Вспоминая Твардовского, не обойти одной каверзной темы. Если свести вопрос к его откровенной и грубой сути, он прозвучит так: с кем Твардовский? С “почвенниками” — или “демократами”? “Наш” он — или “не наш”?
То, что на этот вопрос нет ответа определенного, отчасти и служит причиной того, что ныне Твардовский как будто забыт. Все было бы проще, если бы демократы могли числить его “демократом” — и уж тогда его беспрерывно бы славили с телеэкранов или газетных страниц (как, cкажем, славят Галича, Окуджаву, Высоцкого). Или, если бы патриоты считали его без оговорок своим, как считают своими Есенина, Клюева, Павла Васильева, — то такая “партийная” определенность вывела бы его из теперешнего полузабытья. Ныне Твардовский “ничей”; и эта ничейность поэта негласно засчитывается ему в вину — причем обеими сторонами.
Досадно, конечно, что, даже усопший, поэт не избежал вот такого партийного дележа — и, похоже, и “справа”, и “слева” признан “не вполне годным”. Куда бы пристойнее и достойнее было разбирать лишь его творчество; но — куда уж тут денешься? — злоба жизни довлеет над нами, и приходится отвечать на ее, жизни, вопросы.
Так, в самом-то деле, кем был Твардовский? Демократом? Конечно. Кто, как не он, возглавлял “Новый мир”, главный печатный орган хрущевской оттепели, кто, как не он, был крупнейшим авторитетом и, так сказать, духовным отцом либералов-шестидесятников, кто всегда был в демократической оппозиции власти, кто, как не Твардовский, с таким чувством личной вины каялся после двадцатого съезда? Он был не просто за демократов: он был, можно сказать, знаменем демократии.

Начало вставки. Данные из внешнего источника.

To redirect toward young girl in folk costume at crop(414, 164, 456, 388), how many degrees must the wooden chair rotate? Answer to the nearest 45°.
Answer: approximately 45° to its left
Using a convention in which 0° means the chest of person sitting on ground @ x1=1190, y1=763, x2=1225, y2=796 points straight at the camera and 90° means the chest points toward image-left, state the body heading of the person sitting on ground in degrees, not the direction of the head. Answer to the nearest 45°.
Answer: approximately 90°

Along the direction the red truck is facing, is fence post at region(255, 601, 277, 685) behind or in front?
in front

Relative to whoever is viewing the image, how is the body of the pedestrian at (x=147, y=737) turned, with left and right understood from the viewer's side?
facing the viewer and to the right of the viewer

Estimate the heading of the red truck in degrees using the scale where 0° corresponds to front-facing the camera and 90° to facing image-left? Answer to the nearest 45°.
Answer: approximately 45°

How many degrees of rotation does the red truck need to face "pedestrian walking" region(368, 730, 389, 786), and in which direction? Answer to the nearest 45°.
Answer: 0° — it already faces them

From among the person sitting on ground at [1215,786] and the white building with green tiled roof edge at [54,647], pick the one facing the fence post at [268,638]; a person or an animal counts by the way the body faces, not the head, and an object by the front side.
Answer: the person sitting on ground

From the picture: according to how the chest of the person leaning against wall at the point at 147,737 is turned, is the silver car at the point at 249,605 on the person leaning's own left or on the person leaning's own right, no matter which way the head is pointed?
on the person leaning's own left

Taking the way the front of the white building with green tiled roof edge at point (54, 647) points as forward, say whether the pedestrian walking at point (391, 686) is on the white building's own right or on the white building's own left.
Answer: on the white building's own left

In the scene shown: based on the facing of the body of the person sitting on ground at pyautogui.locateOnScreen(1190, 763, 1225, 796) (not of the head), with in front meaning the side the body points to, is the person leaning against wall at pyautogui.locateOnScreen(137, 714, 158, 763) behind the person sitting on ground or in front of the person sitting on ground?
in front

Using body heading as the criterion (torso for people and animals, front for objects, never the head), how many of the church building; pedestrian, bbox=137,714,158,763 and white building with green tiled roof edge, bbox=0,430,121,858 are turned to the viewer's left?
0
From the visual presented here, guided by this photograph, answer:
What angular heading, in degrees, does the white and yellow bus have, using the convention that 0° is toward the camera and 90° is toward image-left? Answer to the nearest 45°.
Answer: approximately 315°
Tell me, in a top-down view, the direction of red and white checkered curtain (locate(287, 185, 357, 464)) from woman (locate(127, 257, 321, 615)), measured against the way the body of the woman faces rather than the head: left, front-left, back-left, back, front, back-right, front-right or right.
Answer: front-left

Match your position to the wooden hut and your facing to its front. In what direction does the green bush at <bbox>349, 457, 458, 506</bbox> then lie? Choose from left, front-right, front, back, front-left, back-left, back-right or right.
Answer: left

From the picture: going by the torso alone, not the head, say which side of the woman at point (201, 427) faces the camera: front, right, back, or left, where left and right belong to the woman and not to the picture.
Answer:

А может, отчасти, он был патриотом? Нe то что отчасти: он был патриотом до мозга костей, до сердцевины! Нет ни одного слова, которое было бы им написано или сказано — без любви, без чувства пронзительной боли, сродненности и с землей, и с народом. Вот, например, его строки, которые могут служить девизом всех вообще патриотов:
“...приметы того клочка земли, который, закрыв глаза, могу представить себе до пятнышка и с которым связано все лучшее, что есть во мне. Более того — это сам я как личность. Эта связь всегда была дорога для меня и даже томительна”.
(“Родина и чужбина”)
Похоже, что мы утыкаемся в неодолимое противоречие. Где же истина? Что, Твардовский кривил душой, притворялся — в одной из своих ипостасей?
Истина о Твардовском принадлежит не одной из сторон — она лежит даже не посередине, — но она обнимает и то, и другое, она принимает в себя и Твардовского-почвенника, и Твардовского-демократа. Ибо истина — это та глубина сущего, которая включает и удерживает противоположности. Да — и нет, день — и ночь, черное — белое; противоположности входят в истину и пребывают в ее полноте.
Это не что-нибудь новое, это — школьный курс диалектики. Жизнь, например: она хороша — или, может, ужасна? И хороша, и ужасна одновременно. Или вот Пушкин: он был западник или славянофил? Во-первых, при его жизни русская мысль и культура еще не раскололись на два эти лагеря: сама личность Пушкина как бы не допускала такого. Можно сказать, он был сразу и то, и другое: Пушкин был большим славянофилом, чем Киреевские и Хомяков, вместе взятые, — и не меньшим западником, чем Чаадаев и Герцен. Пушкин был ближе к истине, чем любой, относящийся к партии, то есть “частичный”, не способный вместить полноты, человек.
Попутно замечу: в свете вот именно этой проблемы можно рассматривать пушкинскую “Барышню-крестьянку” — в которой, кажется, до сих пор видят только изящно рассказанный анекдот. Лиза, живая, порывисто-смелая (смуглая, как сам Пушкин!) девушка, объединяет собою, силой своей удивительной личности и сословные (крестьянка — барышня), и даже “партийные” противоречия. Через нее роднится семья русофилов Берестовых — и англоманы Муромские. Пушкин сам дает ключ к прочтению повести: “...шутки поверхностного наблюдателя не могут уничтожить их (уездных барышень. — А. У. ) существенных достоинств, из коих главное: о с о б е н н о с т ь х а р а к т е р а, с а м о б ы т н о с т ь (individualite), без чего, по мнению Жан-Поля, не существует человеческого величия”.